3 On a more macabre and unpalatable note, body parts from dead celebrities are also up for grabs. Napoleon’s penis, for example, is said to be in the possession of one Evan Lattimer, daughter of a New Jersey urologist who bought the item at a Paris auction in 1977. Apparently removed at autopsy by Napoleon’s doctor, the shrunken member is said to be around 4cm (1.5in) long. Josephine probably wasn’t that disappointed when he said ‘not tonight’.
4 Presumably pre-Pepsi commercial.
5 But no one bought it.
6 Just to wind up the creationists.
7 Just to wind up Richard Dawkins.
8 Unforgiveable!
9 This is largely the fault of the men in your family. Men make lots of sperm, while women make comparatively few eggs. So the cells that divide to produce sperm do so much more frequently than the cells that divide to make eggs. Men make more mistakes. It’s scientifically proven.
10 ‘Presleyfication’ is a sadly under-used piece of made-up jargon. It refers to the act or process of modifying a human genome so that it becomes the same as Elvis Presley’s.
11 Just so we’re all reading from the same page, let’s pronounce the ‘G’ in ‘GElvis’ softly, like the ‘G’ in ‘gene’.

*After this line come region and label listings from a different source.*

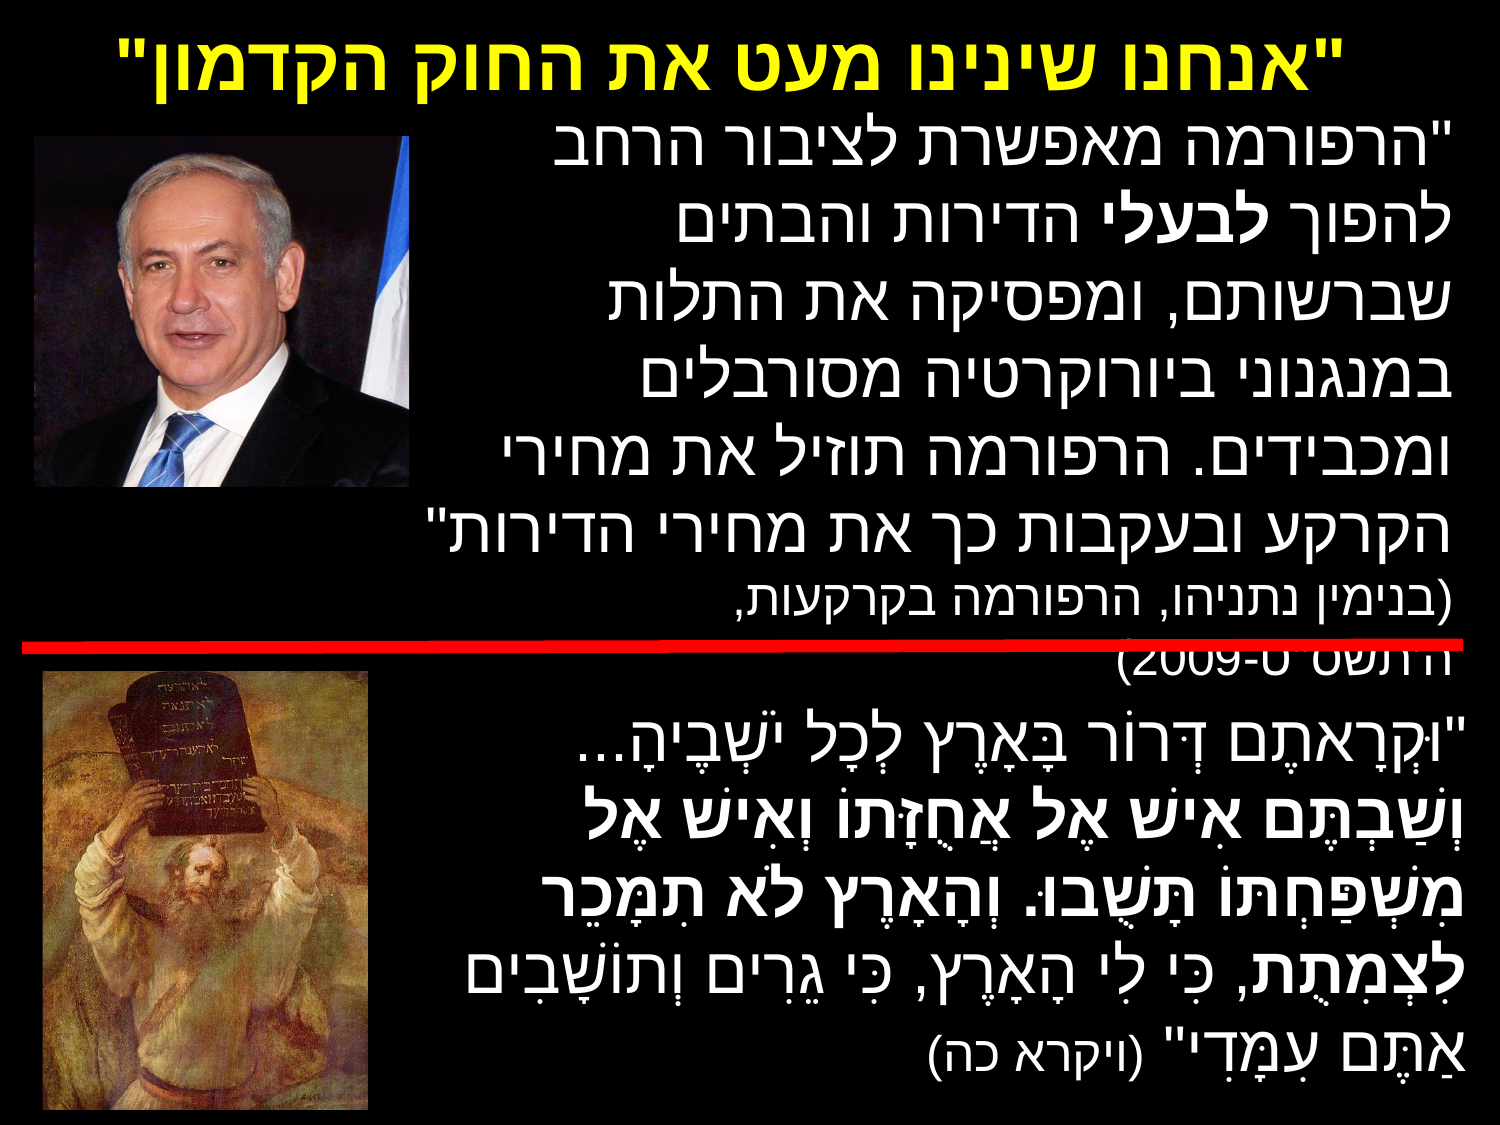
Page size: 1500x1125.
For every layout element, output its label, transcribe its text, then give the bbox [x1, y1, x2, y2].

text_box [42, 671, 368, 1110]
text_box "אנחנו שינינו מעט את החוק הקדמון" [34, 0, 1428, 146]
text_box "הרפורמה מאפשרת לציבור הרחב להפוך לבעלי הדירות והבתים שברשותם, ומפסיקה את התלות במנגנוני ביורוקרטיה מסורבלים ומכבידים. הרפורמה תוזיל את מחירי הקרקע ובעקבות כך את מחירי הדירות" (בנימין נתניהו, הרפורמה בקרקעות, ה'תשס"ט-2009) [374, 85, 1470, 644]
text_box [34, 146, 410, 487]
text_box "וּקְרָאתֶם דְּרוֹר בָּאָרֶץ לְכָל יֹשְׁבֶיהָ... וְשַׁבְתֶּם אִישׁ אֶל אֲחֻזָּתוֹ וְאִישׁ אֶל מִשְׁפַּחְתּוֹ תָּשֻׁבוּ. וְהָאָרֶץ לֹא תִמָּכֵר לִצְמִתֻת, כִּי לִי הָאָרֶץ, כִּי גֵרִים וְתוֹשָׁבִים אַתֶּם עִמָּדִי" (ויקרא כה) [412, 644, 1483, 1125]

12 On 1 February 1976, Elvis famously flew round-trip Graceland to Denver in his private jet so he could buy an 8,000 calorie ‘Fool’s Gold’ sandwich made from a hollowed-out loaf filled with a jar of peanut butter, a jar of jam and a pound of bacon.
13 There are several thousand single-gene diseases, so called because they are caused by defects in single genes. So there is a ‘gene for’ Huntington’s disease and cystic fibrosis. But the vast majority of human diseases and characteristics are complex, caused by poorly understood combinations of multiple genes and other factors.